Expressive arts therapy bridges the gap between the conscious and the unconscious mind. It can bring light to areas of therapy that are blocked, inhibited, and stuck, as well as bringing greater focus to those areas of concern. The primary focus is on the process, which allows a person to discover new insight and meaning that might not be achieved with traditional talk therapy. Appropriate for all ages, it can enhance a person’s emotional, spiritual, cognitive, and physical well-being. While no talent in the use of expressive arts is required, several modalities available within expressive arts therapy magnify and deepen the process.
This article will explore five common benefits associated with the use of expressive arts therapy:
- Expressive arts therapy encourages the unfolding unconscious. When working with expressive media, people often benefit from the unconscious bubbling to the surface of their awareness. Various media like painting, psychodrama, dance, and sculpting draw forth unearthed material that may not have been seen, felt, observed, or accessed in some way via talk therapy. Through letting go and getting into the creative flow, a portal is created to the process, enabling listening, watching, and observing what might not be explained through words. An example of this would be a person viewing an image and recalling a buried memory shaping their current experience. Another example would be a therapist suggesting to a person that mask-making might deepen the process of a new sub-personality. Whether the choice is a specific media (i.e. paint or sculpture) or the person’s own media (i.e. voice and movement), the process of unfolding to the unconscious material is supported as the person allows the new material to emerge.
- It informs communication between a person and their therapist. Another benefit that makes expressive arts therapy inviting is the increased depth of spoken and unspoken communication which results from the expression process and the product itself. authentic movement piece stirs additional emotion within a person’s experience, resulting in a dialogue about the new feelings that have emerged. The product can also increase or enhance the meaning, infuse additional unseen material, and provide an externalized venue for further discussion. An example of this would be a therapist supporting a person in expressing his or her grief by tapping into his or her talent as a watercolor artist and creating an abstract of his or her grief. The therapist could inquire about the use of color, line, and symbols present in the art.

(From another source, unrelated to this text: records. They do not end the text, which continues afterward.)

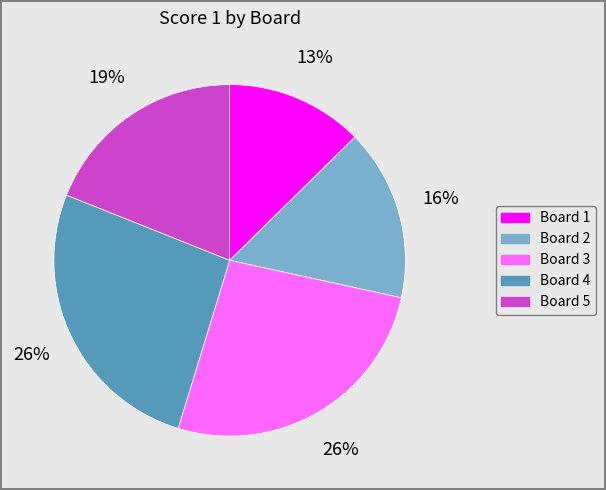

Does any single category account for the majority?

No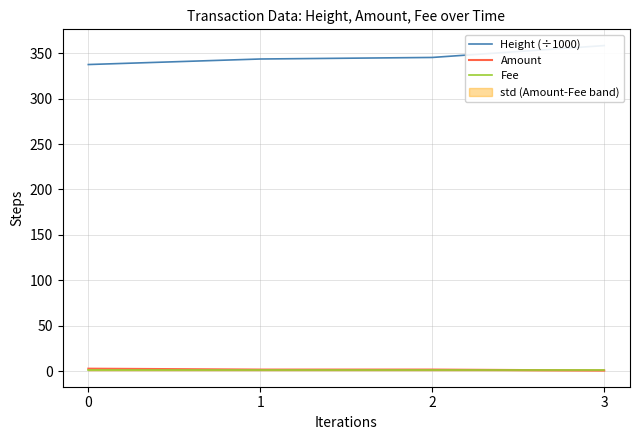

What are all the series names shown in the legend?

Height (÷1000), Amount, Fee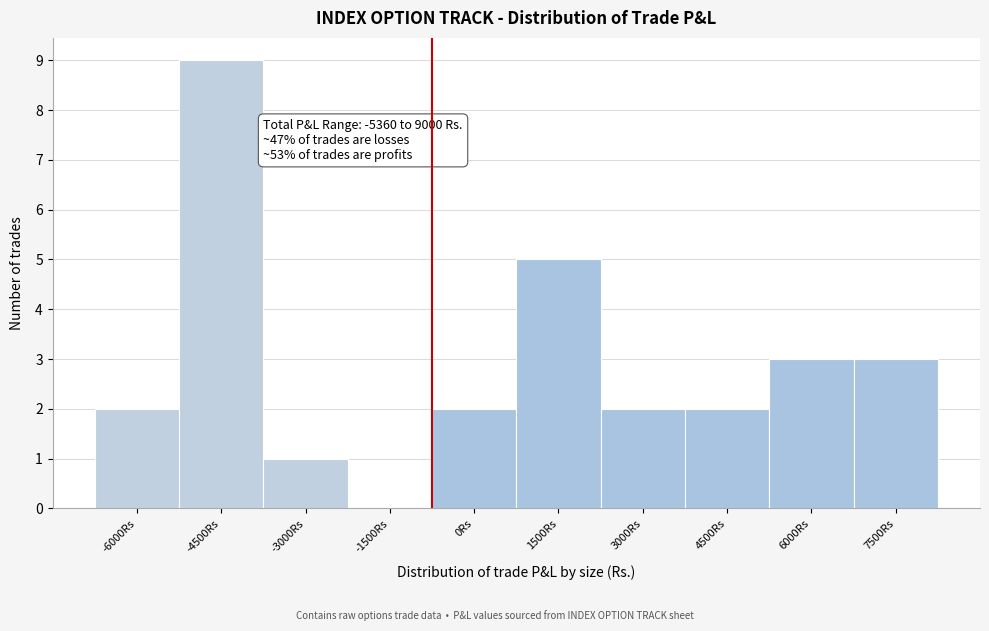

Reading left to right, transcribe all the data shown in this chart.

-6000Rs=2	-4500Rs=9	-3000Rs=1	-1500Rs=0	0Rs=2	1500Rs=5	3000Rs=2	4500Rs=2	6000Rs=3	7500Rs=3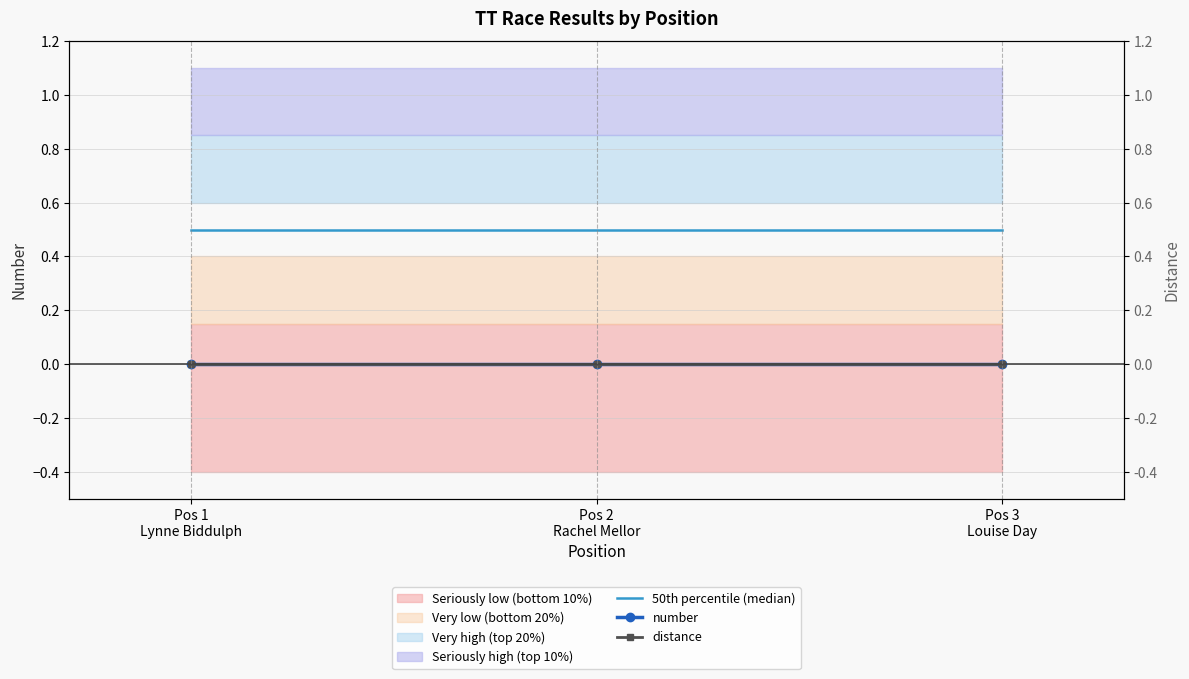

What is the total value across all series at Pos 3
Louise Day?

0.5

- Expressive arts therapy externalizes and gives form to unfolding material. Giving process a physical form allows a person to feel in control of their process. It can bring depth and life to feelings and images. It shines light on ambivalent feelings by externalizing them and giving them shape and color. One example is having a person draw an image of how they are currently feeling. Doing this might elicit additional information that wasn’t available to the person cognitively. Additionally, one of the benefits is externalizing the process so that a person can witness and be an observer of their own process. This is especially helpful for painful and difficult images and memories by allowing the a person to observe things from a distance. An example of this would be to have the person talk and explain their experience as if they are watching a movie. This allows them to psychically remove him or herself from the painful somatic response that might be risky in the moment.
- It awakens and sparks process. Probably the most obvious benefit of expressive arts therapy is the spark created in the imagination. This awakening process allows the person to experience something new. It’s like an a-ha moment, a new discovery. It can lead to new things, bring light to something stuck, open a new doorway to unarticulated feelings, and shed light on the past. It can provide a new language and foster existing language when current circumstances and words cannot describe the unfolding process.
- Expressive arts therapy supports integrative learning. It encourages the undiscovered places of knowledge within each person. The opportunity for a person to experience a different way of knowing is enhanced by different sensory experiences. Each experience is enhanced by the other and forms new experiences, thoughts, sensations, and images not normally experienced in the person’s normal one-dimensional experience. As a result, a rich tapestry takes form. An example of this might be asking a person to explore sounds representative of their current experience, which then deepens into the depth of pain that had gone unnoticed.
As you can see, there are many deepening and enriching experiences that expressive arts therapy supports to create a richer, more vibrant therapeutic experience. Each modality is unique, as is each therapist’s use of the modality and the client’s comfort with the material. The beauty is in the process and not the product, which is at the heart of all therapy.